* [Work order]
Can you copy the text lines from all of these records exactly, leaving the pictures out of your answer?

Extracted information: Begin

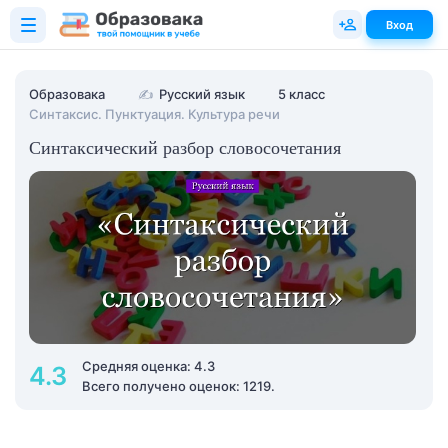
Вход
Образовака
✍
Русский язык
5 класс
Синтаксис. Пунктуация. Культура речи
Синтаксический разбор словосочетания
Средняя оценка: 4.3
4.3
Всего получено оценок: 1219.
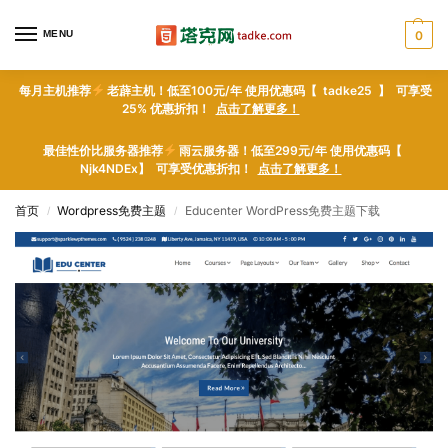
MENU
0
每月主机推荐
老薜主机！低至100元/年 使用优惠码【 tadke25 】 可享受
25% 优惠折扣！
点击了解更多！
最佳性价比服务器推荐
雨云服务器！低至299元/年 使用优惠码【
Njk4NDEx】 可享受优惠折扣！
点击了解更多！
首页
Wordpress免费主题
Educenter WordPress免费主题下载
/
/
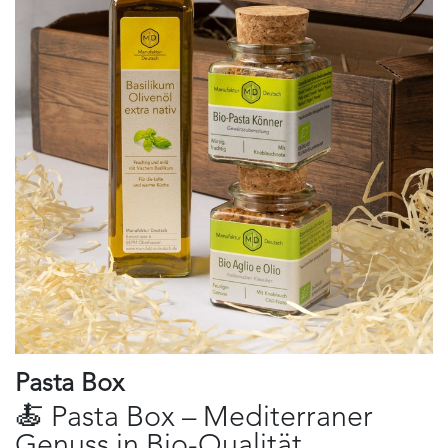
Pasta Box
🍝 Pasta Box – Mediterraner
Genuss in Bio-Qualität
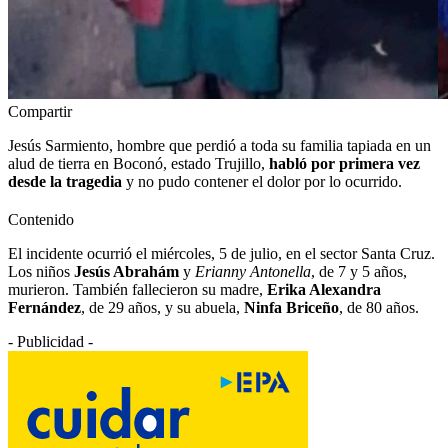
Compartir
Jesús Sarmiento, hombre que perdió a toda su familia tapiada en un
alud de tierra en Boconó, estado Trujillo,
habló por primera vez
desde la tragedia
y no pudo contener el dolor por lo ocurrido.
Contenido
El incidente ocurrió el miércoles, 5 de julio, en el sector Santa Cruz.
Los niños
Jesús Abrahám
y
Erianny Antonella
, de 7 y 5 años,
murieron. También fallecieron su madre,
Erika Alexandra
Fernández
, de 29 años, y su abuela,
Ninfa Briceño
, de 80 años.
- Publicidad -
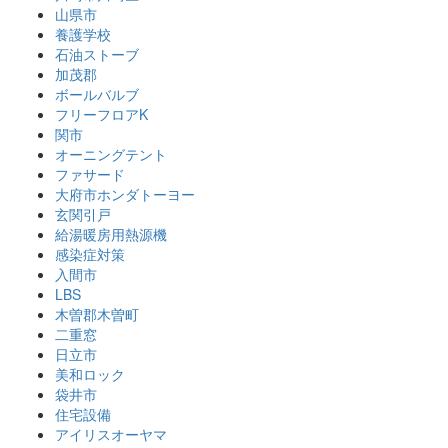
山県市
養護学校
石油ストーブ
加茂郡
ボールバルブ
フリーフロアK
関市
オーニングテント
ファサード
大府市ホンダトーヨー
玄関引戸
給湯暖房用熱源機
感染症対策
入間市
LBS
木曽郡木曽町
二重窓
日立市
美和ロック
袋井市
住宅設備
アイリスオーヤマ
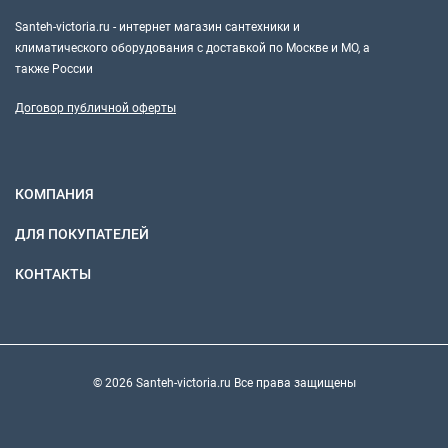
Santeh-victoria.ru - интернет магазин сантехники и
климатического оборудования с доставкой по Москве и МО, а
также России
Договор публичной оферты
КОМПАНИЯ
ДЛЯ ПОКУПАТЕЛЕЙ
КОНТАКТЫ
© 2026 Santeh-victoria.ru Все права защищены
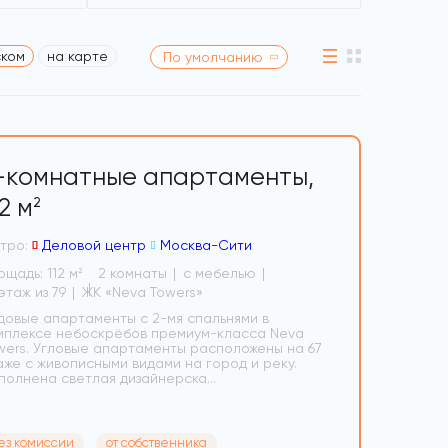
ском
на карте
По умолчанию
-комнатные апартаменты,
12 м
2
тро:
Деловой центр
Москва-Сити
ощадь: 112 м
2 комнаты
с мебелью
2
67 этаж из 79
ЖК «Neva Towers»
довые апартаменты с 2-мя спальнями в
мплексе небоскрёбов премиум-класса Neva
wers. Угловые апартаменты расположены на 67
аже с живописными видами на город и реку.
полнена светлая дизайнерска...
ез комиссии
от собственника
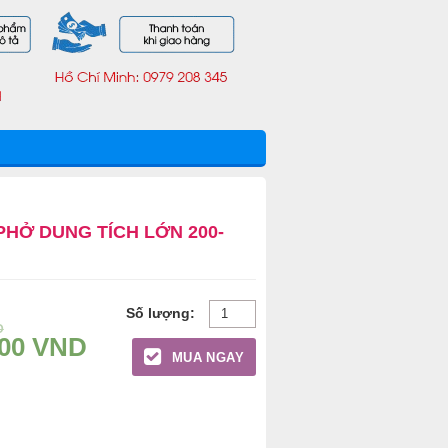
PHỞ DUNG TÍCH LỚN 200-
D
000
VND
MUA NGAY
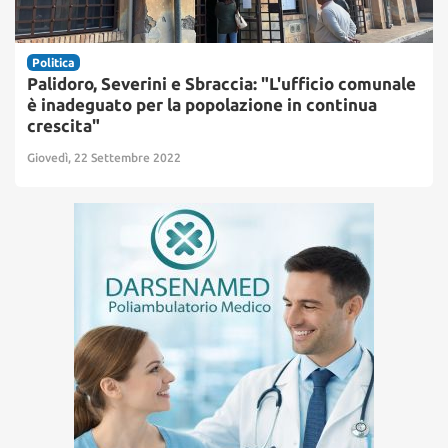
Politica
Palidoro, Severini e Sbraccia: "L'ufficio comunale
è inadeguato per la popolazione in continua
crescita"
Giovedì, 22 Settembre 2022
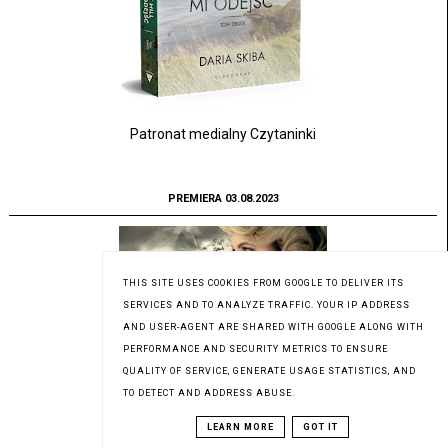
Patronat medialny Czytaninki
PREMIERA 03.08.2023
THIS SITE USES COOKIES FROM GOOGLE TO DELIVER ITS
SERVICES AND TO ANALYZE TRAFFIC. YOUR IP ADDRESS
AND USER-AGENT ARE SHARED WITH GOOGLE ALONG WITH
PERFORMANCE AND SECURITY METRICS TO ENSURE
QUALITY OF SERVICE, GENERATE USAGE STATISTICS, AND
TO DETECT AND ADDRESS ABUSE.
LEARN MORE
GOT IT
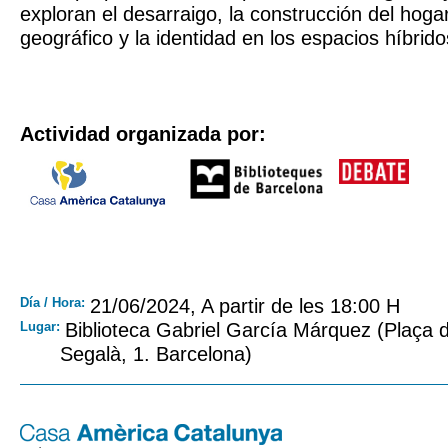
exploran el desarraigo, la construcción del hoga
geográfico y la identidad en los espacios híbrido
Actividad organizada por:
Día / Hora:
21/06/2024, A partir de les 18:00 H
Lugar:
Biblioteca Gabriel García Márquez (Plaça 
Segalà, 1. Barcelona)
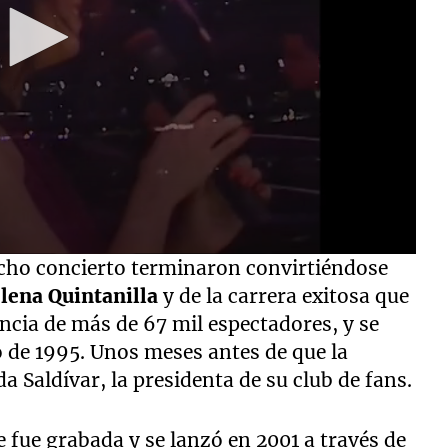
icho concierto terminaron convirtiéndose
lena Quintanilla
y de la carrera exitosa que
ncia de más de 67 mil espectadores, y se
o de 1995. Unos meses antes de que la
a Saldívar, la presidenta de su club de fans.
 fue grabada y se lanzó en 2001 a través de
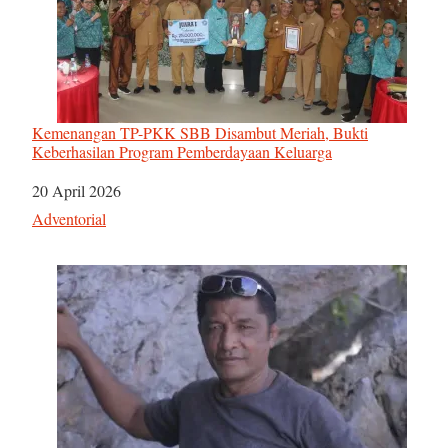
Kemenangan TP-PKK SBB Disambut Meriah, Bukti
Keberhasilan Program Pemberdayaan Keluarga
Tanggal
20 April 2026
Sehubungan dengan
Adventorial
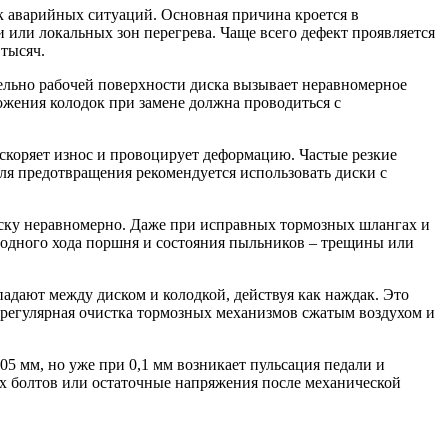
 аварийных ситуаций. Основная причина кроется в
 или локальных зон перегрева. Чаще всего дефект проявляется
 тысяч.
ельно рабочей поверхности диска вызывает неравномерное
ложения колодок при замене должна проводиться с
ускоряет износ и провоцирует деформацию. Частые резкие
ля предотвращения рекомендуется использовать диски с
иску неравномерно. Даже при исправных тормозных шлангах и
ободного хода поршня и состояния пыльников – трещины или
адают между диском и колодкой, действуя как наждак. Это
 регулярная очистка тормозных механизмов сжатым воздухом и
5 мм, но уже при 0,1 мм возникает пульсация педали и
х болтов или остаточные напряжения после механической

Extracted information: End

* [Completed exercise]
Вход
Образовака
✍
Русский язык
5 класс
Синтаксис. Пунктуация. Культура речи
Синтаксический разбор словосочетания
Средняя оценка: 4.3
4.3
Всего получено оценок: 1219.
MENU
0
每月主机推荐
老薜主机！低至100元/年 使用优惠码【 tadke25 】 可享受
25% 优惠折扣！
点击了解更多！
最佳性价比服务器推荐
雨云服务器！低至299元/年 使用优惠码【
Njk4NDEx】 可享受优惠折扣！
点击了解更多！
首页
Wordpress免费主题
Educenter WordPress免费主题下载
/
/
Pasta Box
🍝 Pasta Box – Mediterraner
Genuss in Bio-Qualität
Compartir
Jesús Sarmiento, hombre que perdió a toda su familia tapiada en un
alud de tierra en Boconó, estado Trujillo,
habló por primera vez
desde la tragedia
y no pudo contener el dolor por lo ocurrido.
Contenido
El incidente ocurrió el miércoles, 5 de julio, en el sector Santa Cruz.
Los niños
Jesús Abrahám
y
Erianny Antonella
, de 7 y 5 años,
murieron. También fallecieron su madre,
Erika Alexandra
Fernández
, de 29 años, y su abuela,
Ninfa Briceño
, de 80 años.
- Publicidad -
山県市
養護学校
石油ストーブ
加茂郡
ボールバルブ
フリーフロアK
関市
オーニングテント
ファサード
大府市ホンダトーヨー
玄関引戸
給湯暖房用熱源機
感染症対策
入間市
LBS
木曽郡木曽町
二重窓
日立市
美和ロック
袋井市
住宅設備
アイリスオーヤマ
Santeh-victoria.ru - интернет магазин сантехники и
климатического оборудования с доставкой по Москве и МО, а
также России
Договор публичной оферты
КОМПАНИЯ
ДЛЯ ПОКУПАТЕЛЕЙ
КОНТАКТЫ
© 2026 Santeh-victoria.ru Все права защищены
ском
на карте
По умолчанию
-комнатные апартаменты,
12 м
2
тро:
Деловой центр
Москва-Сити
ощадь: 112 м
2 комнаты
с мебелью
2
67 этаж из 79
ЖК «Neva Towers»
довые апартаменты с 2-мя спальнями в
мплексе небоскрёбов премиум-класса Neva
wers. Угловые апартаменты расположены на 67
аже с живописными видами на город и реку.
полнена светлая дизайнерска...
ез комиссии
от собственника
PHỞ DUNG TÍCH LỚN 200-
D
000
VND
MUA NGAY
Politica
Palidoro, Severini e Sbraccia: "L'ufficio comunale
è inadeguato per la popolazione in continua
crescita"
Giovedì, 22 Settembre 2022
Patronat medialny Czytaninki
PREMIERA 03.08.2023
THIS SITE USES COOKIES FROM GOOGLE TO DELIVER ITS
SERVICES AND TO ANALYZE TRAFFIC. YOUR IP ADDRESS
AND USER-AGENT ARE SHARED WITH GOOGLE ALONG WITH
PERFORMANCE AND SECURITY METRICS TO ENSURE
QUALITY OF SERVICE, GENERATE USAGE STATISTICS, AND
TO DETECT AND ADDRESS ABUSE.
LEARN MORE
GOT IT
exploran el desarraigo, la construcción del hoga
geográfico y la identidad en los espacios híbrido
Actividad organizada por:
Día / Hora:
21/06/2024, A partir de les 18:00 H
Lugar:
Biblioteca Gabriel García Márquez (Plaça 
Segalà, 1. Barcelona)
icho concierto terminaron convirtiéndose
lena Quintanilla
y de la carrera exitosa que
ncia de más de 67 mil espectadores, y se
o de 1995. Unos meses antes de que la
a Saldívar, la presidenta de su club de fans.
 fue grabada y se lanzó en 2001 a través de
Kemenangan TP-PKK SBB Disambut Meriah, Bukti
Keberhasilan Program Pemberdayaan Keluarga
Tanggal
20 April 2026
Sehubungan dengan
Adventorial
 аварийных ситуаций. Основная причина кроется в
 или локальных зон перегрева. Чаще всего дефект проявляется
 тысяч.
ельно рабочей поверхности диска вызывает неравномерное
ложения колодок при замене должна проводиться с
ускоряет износ и провоцирует деформацию. Частые резкие
ля предотвращения рекомендуется использовать диски с
иску неравномерно. Даже при исправных тормозных шлангах и
ободного хода поршня и состояния пыльников – трещины или
адают между диском и колодкой, действуя как наждак. Это
 регулярная очистка тормозных механизмов сжатым воздухом и
5 мм, но уже при 0,1 мм возникает пульсация педали и
х болтов или остаточные напряжения после механической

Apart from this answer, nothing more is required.